Decisão Judicial em Destaque
A Justiça de São Paulo tomou uma decisão significativa ao determinar que uma operadora de plano de saúde deve revisar os reajustes aplicados a um contrato coletivo empresarial que possui menos de 30 beneficiários. O juiz Aluísio Moreira Bueno, da 3ª Vara Cível do Foro Regional de Santana, considerou abusivos os aumentos propostos, que não apresentaram a devida justificativa. A determinação estabelece que os reajustes anuais devem ser recalculados com base nos índices aprovados pela Agência Nacional de Saúde Suplementar (ANS) para planos de saúde individuais e familiares.
O magistrado argumentou que a operadora falhou em apresentar documentação técnica ou atuarial que pudesse justificar os percentuais de aumento aplicados nos anos de 2022 e 2023. Segundo os autos do processo, o contrato de assistência médica foi firmado em 2021, com mensalidade inicial de R$ 3.948,10. Em 2023, o valor cobrado saltou para R$ 9.024,39, configurando um aumento alarmante de aproximadamente 130%. Em contraste, o índice autorizado pela ANS para o mesmo período foi de apenas 25,13%.
Classificação do Contrato e Falta de Justificativas
Na avaliação do juiz, o contrato, por envolver um número reduzido de beneficiários, se enquadra na modalidade conhecida como “falso coletivo”. Isso significa que deve seguir as mesmas diretrizes de transparência e limites de reajustes que se aplicam aos planos de saúde individuais. A falta de justificativas adequadas para os reajustes levantou bandeiras vermelhas durante o processo, culminando em uma perícia atuarial que revelou a ausência de fundamentos técnicos capazes de respaldar os aumentos propostos.
O laudo atuarial produzido durante a instrução indicou que os documentos fornecidos pela operadora mencionavam variações de custos e sinistralidade, mas careciam de detalhes específicos sobre os valores que compuseram esses percentuais. Além disso, um relatório de auditoria realizado pela KPMG não garantiu a veracidade ou a integridade dos dados utilizados, fato que reforçou as preocupações do juiz.
Consequências da Decisão Judicial
Frente à falta de comprovação técnica adequada, o juiz concluiu que os reajustes aplicados violaram o direito à informação, conforme estabelecido no Código de Defesa do Consumidor (CDC). A sentença não só ordena que a operadora devolva os valores pagos em excesso pelos beneficiários, mas também que essa devolução ocorra com correção pela Tabela Prática de Atualização de Sentenças do Tribunal de Justiça de São Paulo. Juros de mora, calculados pela taxa Selic, incidirão sobre cada pagamento indevido desde a data da cobrança.

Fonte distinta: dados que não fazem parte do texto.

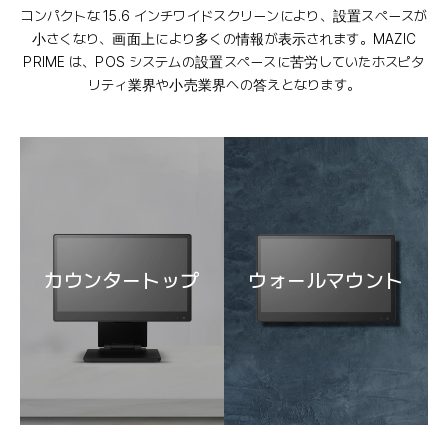
コンパクトな 15.6 インチワイドスクリーンにより、設置スペースが
小さくなり、画面上により多くの情報が表示されます。
MAZIC
PRIME は、POS システムの設置スペースに苦労していたホスピタ
リティ業界や小売業界への答えとなります。
カウンタートップ
ウォールマウント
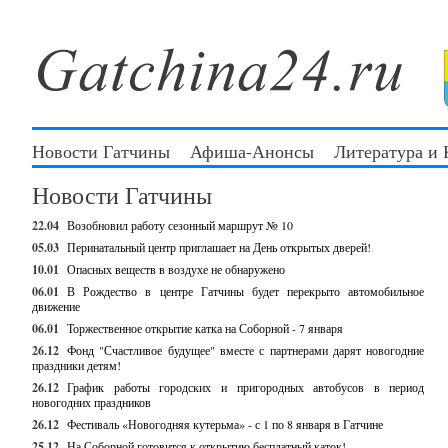
Новости Гатчины
Афиша-Анонсы
Литература и
Новости Гатчины
22.04
Возобновил работу сезонный маршрут № 10
05.03
Перинатальный центр приглашает на День открытых дверей!
10.01
Опасных веществ в воздухе не обнаружено
06.01
В Рождество в центре Гатчины будет перекрыто автомобильное
движение
06.01
Торжественное открытие катка на Соборной - 7 января
26.12
Фонд "Счастливое будущее" вместе с партнерами дарят новогодние
праздники детям!
26.12
График работы городских и пригородных автобусов в период
новогодних праздников
26.12
Фестиваль «Новогодняя кутерьма» - с 1 по 8 января в Гатчине
25.12
На Соборной готовится к открытию бесплатный каток!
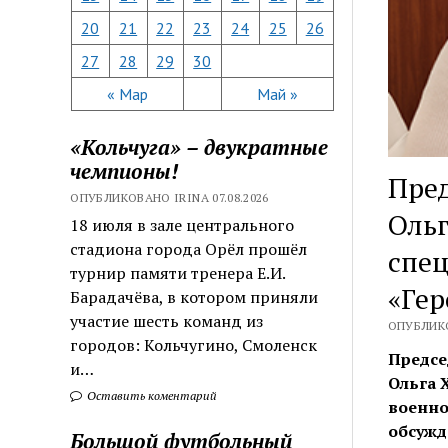
20
21
22
23
24
25
26
27
28
29
30
« Мар
Май »
«Кольчуга» – двукратные
чемпионы!
Пред
ОПУБЛИКОВАНО IRINA 07.08.2026
Ольг
18 июля в зале центрального
стадиона города Орёл прошёл
спе
турнир памяти тренера Е.И.
«Гер
Барадачёва, в котором приняли
участие шесть команд из
ОПУБЛИКО
городов: Кольчугино, Смоленск
Предсе
и…
Ольга 
Оставить коментарий
военно
обсужд
Большой футбольный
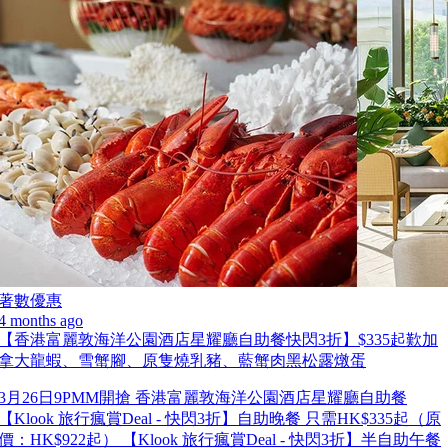
著數優惠
4 months ago
【香港富麗敦海洋公園酒店星耀廳自助餐快閃3折】$335起歎加
拿大龍蝦、雪蟹腳、原隻燒乳豬、藍蟹肉黑松露燉蛋
3月26日9PMM開搶 香港富麗敦海洋公園酒店星耀廳自助餐
【Klook 旅行瘋賞Deal - 快閃3折】自助晚餐 只需HK$335起（原
價：HK$922起） 【Klook 旅行瘋賞Deal - 快閃3折】半自助午餐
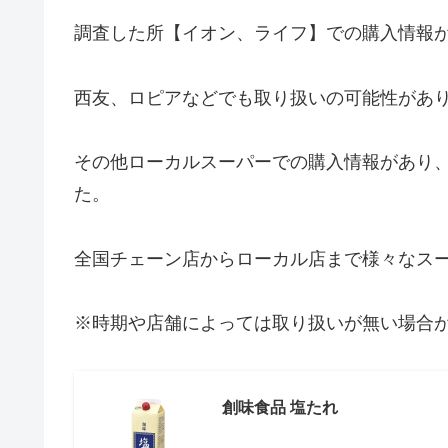
調査した所【イオン、ライフ】での購入情報が
西友、ロピアなどでも取り扱いの可能性があ
その他ローカルスーパーでの購入情報があり
た。
全国チェーン店からローカル店まで様々なス
※時期や店舗によっては取り扱いが無い場合
創味食品 塩たれ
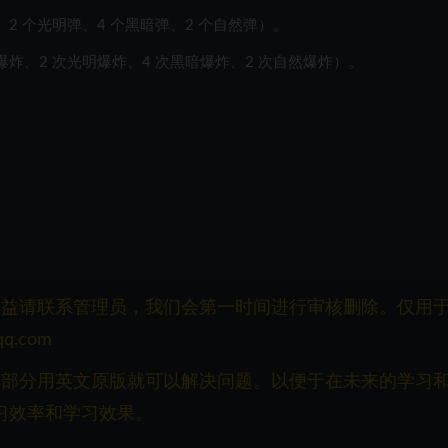
弹、2 个光明弹、4 个黑暗弹、2 个自然弹）。
暴爆炸、2 次光明爆炸、4 次黑暗爆炸、2 次自然爆炸）。
权益请联系管理员，我们会第一时间进行审核删除。仅用
q.com
一部分用英文原版就可以解决问题。以便于在未来的学习
习效率和学习效果。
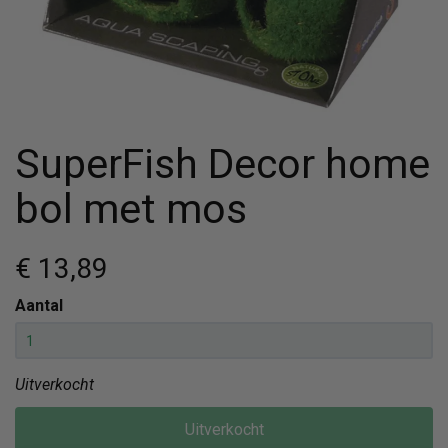
SuperFish Decor home
bol met mos
€ 13
,89
Aantal
Uitverkocht
Uitverkocht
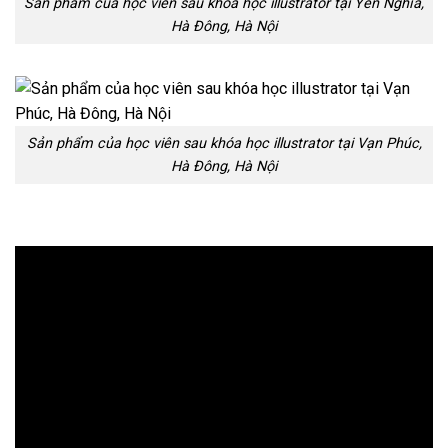
Sản phẩm của học viên sau khóa học illustrator tại Yên Nghĩa,
Hà Đông, Hà Nội
Sản phẩm của học viên sau khóa học illustrator tại Vạn Phúc,
Hà Đông, Hà Nội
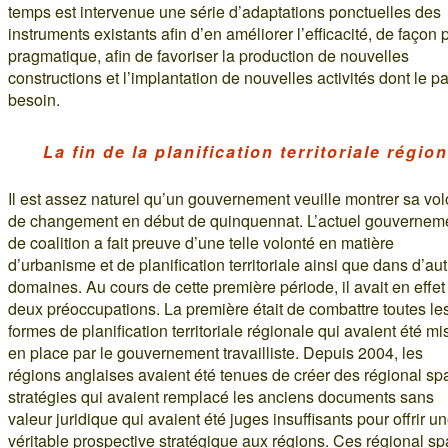
temps est intervenue une série d’adaptations ponctuelles des
instruments existants afin d’en améliorer l’efficacité, de façon 
pragmatique, afin de favoriser la production de nouvelles
constructions et l’implantation de nouvelles activités dont le p
besoin.
La fin de la planification territoriale régio
Il est assez naturel qu’un gouvernement veuille montrer sa vol
de changement en début de quinquennat. L’actuel gouvernem
de coalition a fait preuve d’une telle volonté en matière
d’urbanisme et de planification territoriale ainsi que dans d’au
domaines. Au cours de cette première période, il avait en effet
deux préoccupations. La première était de combattre toutes le
formes de planification territoriale régionale qui avaient été mi
en place par le gouvernement travailliste. Depuis 2004, les
régions anglaises avaient été tenues de créer des régional spa
stratégies qui avaient remplacé les anciens documents sans
valeur juridique qui avaient été juges insuffisants pour offrir u
véritable prospective stratégique aux régions. Ces régional spa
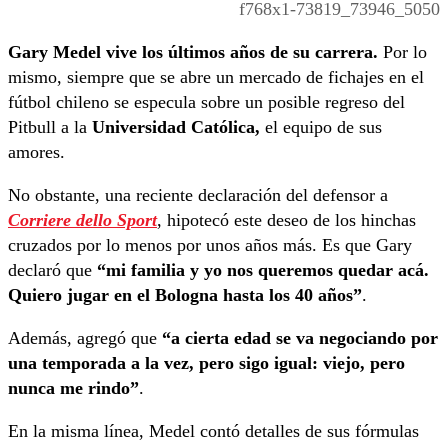
f768x1-73819_73946_5050
Gary Medel vive los últimos años de su carrera.
Por lo
mismo, siempre que se abre un mercado de fichajes en el
fútbol chileno se especula sobre un posible regreso del
Pitbull a la
Universidad Católica,
el equipo de sus
amores.
No obstante, una reciente declaración del defensor a
Corriere dello Sport
, hipotecó este deseo de los hinchas
cruzados por lo menos por unos años más. Es que Gary
declaró que
“mi familia y yo nos queremos quedar acá.
Quiero jugar en el Bologna hasta los 40 años”
.
Además, agregó que
“a cierta edad se va negociando por
una temporada a la vez, pero sigo igual: viejo, pero
nunca me rindo”
.
En la misma línea, Medel contó detalles de sus fórmulas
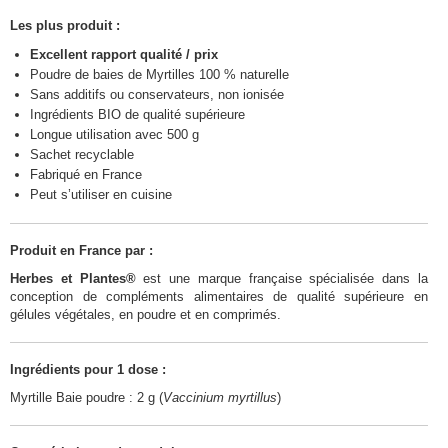
Les plus produit :
Excellent rapport qualité / prix
Poudre de baies de Myrtilles 100 % naturelle
Sans additifs ou conservateurs, non ionisée
Ingrédients BIO de qualité supérieure
Longue utilisation avec 500 g
Sachet recyclable
Fabriqué en France
Peut s’utiliser en cuisine
Produit en France par :
Herbes et Plantes®
est une marque française spécialisée dans la
conception de compléments alimentaires de qualité supérieure en
gélules végétales, en poudre et en comprimés.
Ingrédients pour 1 dose :
Myrtille Baie poudre : 2 g (
Vaccinium myrtillus
)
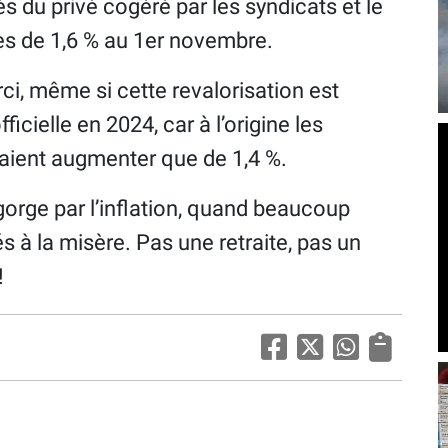
 du privé cogéré par les syndicats et le
es de 1,6 % au 1er novembre.
rci, même si cette revalorisation est
fficielle en 2024, car à l’origine les
ient augmenter que de 1,4 %.
gorge par l’inflation, quand beaucoup
à la misère. Pas une retraite, pas un
!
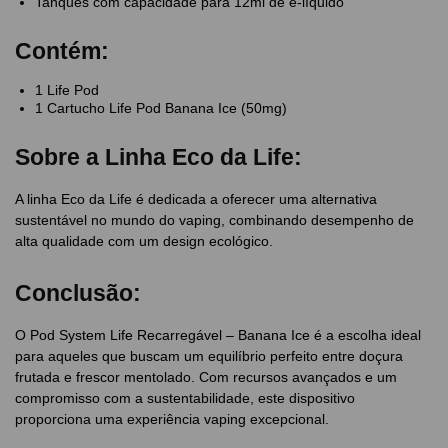
Tanques com capacidade para 12ml de e-líquido
Contém:
1 Life Pod
1 Cartucho Life Pod Banana Ice (50mg)
Sobre a Linha Eco da Life:
A linha Eco da Life é dedicada a oferecer uma alternativa
sustentável no mundo do vaping, combinando desempenho de
alta qualidade com um design ecológico.
Conclusão:
O Pod System Life Recarregável – Banana Ice é a escolha ideal
para aqueles que buscam um equilíbrio perfeito entre doçura
frutada e frescor mentolado. Com recursos avançados e um
compromisso com a sustentabilidade, este dispositivo
proporciona uma experiência vaping excepcional.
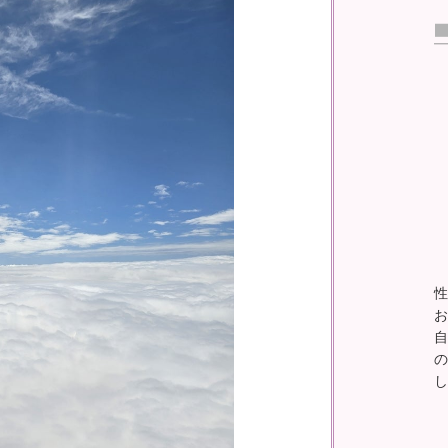
性
お
自
の
し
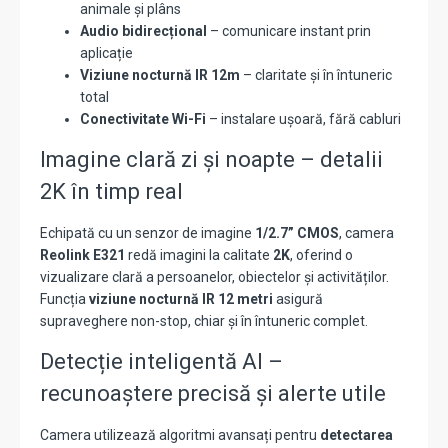
animale și plâns
Audio bidirecțional
– comunicare instant prin
aplicație
Viziune nocturnă IR 12m
– claritate și în întuneric
total
Conectivitate Wi-Fi
– instalare ușoară, fără cabluri
Imagine clară zi și noapte – detalii
2K în timp real
Echipată cu un senzor de imagine
1/2.7” CMOS
, camera
Reolink E321
redă imagini la calitate
2K
, oferind o
vizualizare clară a persoanelor, obiectelor și activităților.
Funcția
viziune nocturnă IR 12 metri
asigură
supraveghere non-stop, chiar și în întuneric complet.
Detecție inteligentă AI –
recunoaștere precisă și alerte utile
Camera utilizează algoritmi avansați pentru
detectarea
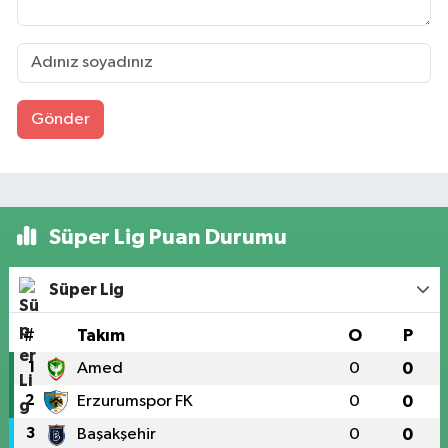
Gönder
Süper Lig Puan Durumu
Süper Lig
#
Takım
O
P
1
Amed
0
0
2
Erzurumspor FK
0
0
3
Başakşehir
0
0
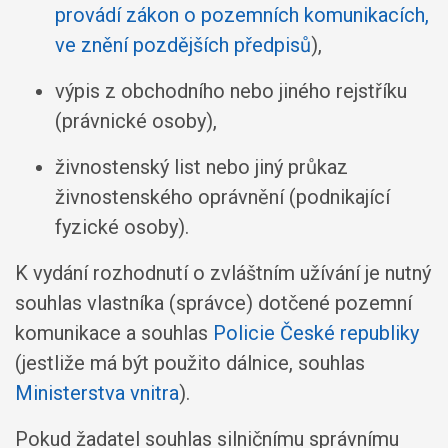
provádí zákon o pozemních komunikacích,
ve znění pozdějších předpisů
),
výpis z obchodního nebo jiného rejstříku
(právnické osoby),
živnostenský list nebo jiný průkaz
živnostenského oprávnění (podnikající
fyzické osoby).
K vydání rozhodnutí o zvláštním užívání je nutný
souhlas vlastníka (správce) dotčené pozemní
komunikace a souhlas
Policie České republiky
(jestliže má být použito dálnice, souhlas
Ministerstva vnitra
).
Pokud žadatel souhlas silničnímu správnímu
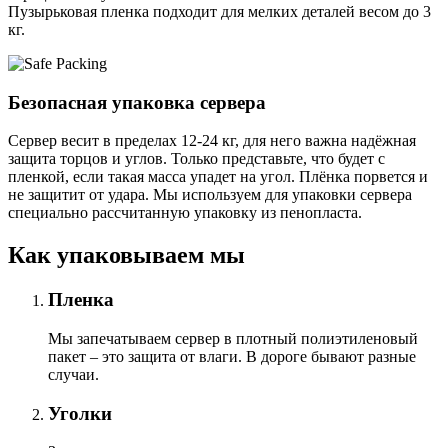
Пузырьковая пленка подходит для мелких деталей весом до 3
кг.
Безопасная упаковка сервера
Сервер весит в пределах 12-24 кг, для него важна надёжная
защита торцов и углов. Только представьте, что будет с
пленкой, если такая масса упадет на угол. Плёнка порвется и
не защитит от удара. Мы используем для упаковки сервера
специально расcчитанную упаковку из пенопласта.
Как упаковываем мы
Пленка
Мы запечатываем сервер в плотный полиэтиленовый
пакет – это защита от влаги. В дороге бывают разные
случаи.
Уголки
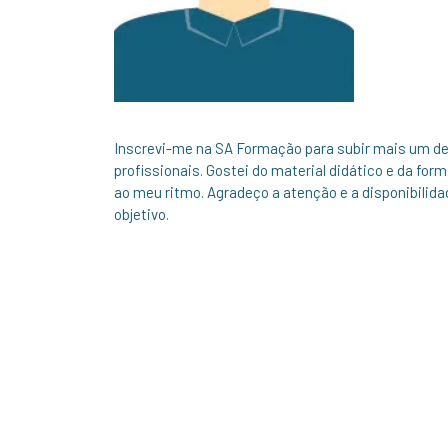
Inscrevi-me na SA Formação para subir mais um d
profissionais. Gostei do material didático e da form
ao meu ritmo. Agradeço a atenção e a disponibilid
objetivo.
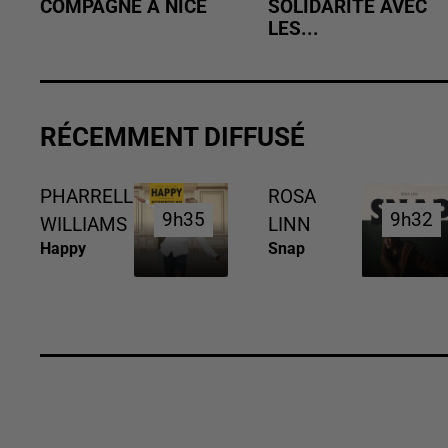
COMPAGNE À NICE
SOLIDARITÉ AVEC
LES...
RÉCEMMENT DIFFUSÉ
PHARRELL
ROSA
9h35
9h35
9h32
9h32
WILLIAMS
LINN
Happy
Snap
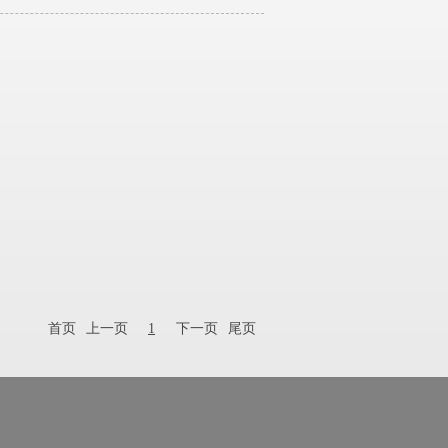
首页
上一页
1
下一页
尾页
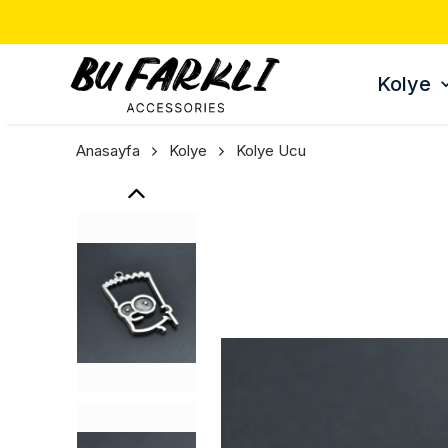
Kolye
Anasayfa
Kolye
Kolye Ucu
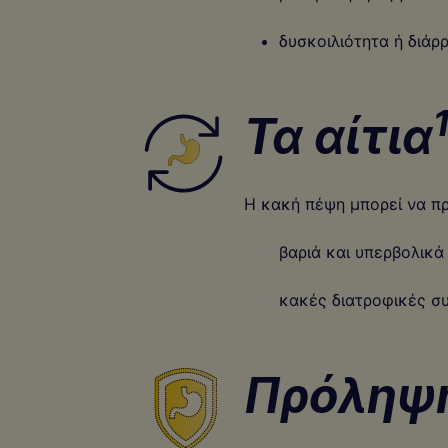
δυσκοιλιότητα ή διάρ
Τα αίτια
Η κακή πέψη μπορεί να πρ
βαριά και υπερβολικά
κακές διατροφικές συ
Πρόληψη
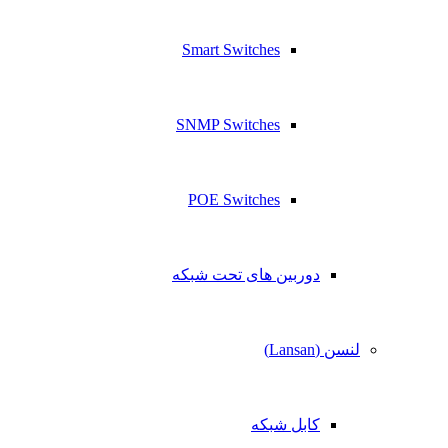
Smart Switches
SNMP Switches
POE Switches
دوربین های تحت شبکه
لنسن (Lansan)
کابل شبکه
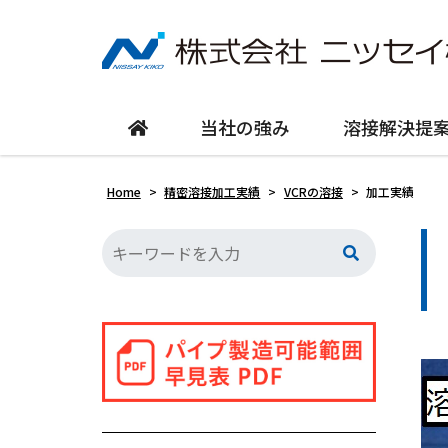
当社の強み
溶接解決提
Home
>
精密溶接加工実績
>
VCRの溶接
>
加工実績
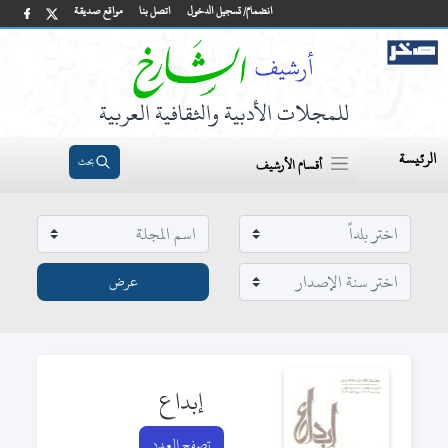
انضمام/ تسجيل الدخول
اتصل بنا
مواقع صديقة
للمجلات الأدبية والثقافية العربية
الرئيسة
بحث
أقسام الأرشيف
إبداع
تصفح العدد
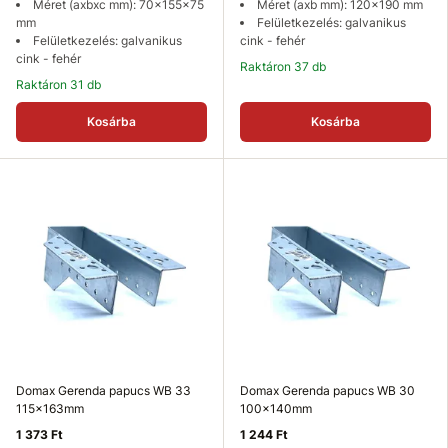
Méret (axbxc mm): 70x155x75
Méret (axb mm): 120x190 mm
mm
Felületkezelés: galvanikus
Felületkezelés: galvanikus
cink - fehér
cink - fehér
Raktáron 37 db
Raktáron 31 db
Kosárba
Kosárba
Domax Gerenda papucs WB 33
Domax Gerenda papucs WB 30
115x163mm
100x140mm
1 373 Ft
1 244 Ft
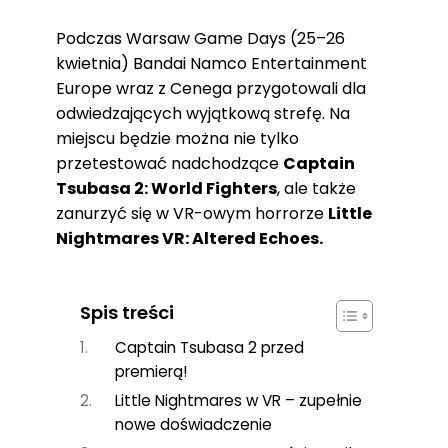
Podczas Warsaw Game Days (25–26
kwietnia) Bandai Namco Entertainment
Europe wraz z Cenega przygotowali dla
odwiedzających wyjątkową strefę. Na
miejscu będzie można nie tylko
przetestować nadchodzące
Captain
Tsubasa 2: World Fighters
, ale także
zanurzyć się w VR-owym horrorze
Little
Nightmares VR: Altered Echoes.
Spis treści
Captain Tsubasa 2 przed
premierą!
Little Nightmares w VR – zupełnie
nowe doświadczenie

Além disso, o juiz determinou que os reajustes sejam recalculados com base em faixas etárias, seguindo os critérios estipulados pela resolução normativa 63/03 da ANS, e que isso seja comprovado tecnicamente durante a fase de liquidação da sentença. Essa decisão representa um marco importante na defesa dos direitos dos consumidores no setor de saúde suplementar.
O escritório Firozshaw Advogados é o responsável pela representação legal no caso, que está registrado sob o número de processo 1134943-25.2023.8.26.0100.